Business leaders are buying it. "I personally think Mayor Emanuel is just what the doctor ordered," said Jeff Smisek, chairman and CEO of United Airlines, which has its headquarters in Chicago's landmark Willis Tower (formerly the Sears Tower). "He is willing to take on some tough issues and vested interests. He's not daunted by them."

Daunted he should be. Chicago's problems are stubborn. The city's unemployment rate was 10.3% in April, a notch below Los Angeles, but far above Houston and New York. The city's population is inching back up after a decade of losses, but at the slowest rate of any major city in the country.
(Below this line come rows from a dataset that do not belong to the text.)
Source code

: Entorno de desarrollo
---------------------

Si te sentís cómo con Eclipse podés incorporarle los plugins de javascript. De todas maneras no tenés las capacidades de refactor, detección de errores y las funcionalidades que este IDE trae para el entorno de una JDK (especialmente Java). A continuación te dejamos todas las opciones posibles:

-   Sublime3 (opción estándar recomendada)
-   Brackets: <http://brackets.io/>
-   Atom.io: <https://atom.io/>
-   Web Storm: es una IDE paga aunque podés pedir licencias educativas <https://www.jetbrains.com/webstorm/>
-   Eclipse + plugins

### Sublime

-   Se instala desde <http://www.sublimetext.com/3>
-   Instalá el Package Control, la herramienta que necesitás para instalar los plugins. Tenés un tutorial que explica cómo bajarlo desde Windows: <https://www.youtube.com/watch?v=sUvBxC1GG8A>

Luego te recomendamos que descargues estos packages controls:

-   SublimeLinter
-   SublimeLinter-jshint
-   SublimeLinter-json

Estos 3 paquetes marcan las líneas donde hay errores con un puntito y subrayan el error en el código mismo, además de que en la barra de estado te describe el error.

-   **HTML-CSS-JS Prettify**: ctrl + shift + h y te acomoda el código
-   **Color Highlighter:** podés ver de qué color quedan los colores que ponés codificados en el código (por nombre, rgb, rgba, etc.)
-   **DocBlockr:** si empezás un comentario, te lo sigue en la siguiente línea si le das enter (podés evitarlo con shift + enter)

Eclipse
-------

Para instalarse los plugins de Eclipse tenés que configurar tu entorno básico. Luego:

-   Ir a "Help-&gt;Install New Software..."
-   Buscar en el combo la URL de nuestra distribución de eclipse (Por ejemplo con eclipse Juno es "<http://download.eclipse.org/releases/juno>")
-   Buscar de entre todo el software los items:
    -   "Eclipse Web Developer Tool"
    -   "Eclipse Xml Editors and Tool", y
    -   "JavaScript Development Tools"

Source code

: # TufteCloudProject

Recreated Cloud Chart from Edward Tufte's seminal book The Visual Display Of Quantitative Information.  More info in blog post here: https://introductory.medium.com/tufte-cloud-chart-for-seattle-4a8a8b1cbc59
And his pet projects at the state capital in Springfield--pension reform and a Chicago casino--are languishing.

The Chicago Tribune recently scolded Chicagoans for turning on Emanuel simply for following through on campaign promises. "By essentially doing what he had said he would do--by pushing for better schools and imposing tough economies--Emanuel stoked grievances old and new," the paper noted.

The Chicago way of resolving grievances is not to forget them but to fight them out. That's what Rahm Emanuel will be busy doing for the next couple of years. And to borrow a classic Chicago line from the 1987 film The Untouchables, "you wait until the fight is over. One guy is left standing. And that's how you know who won."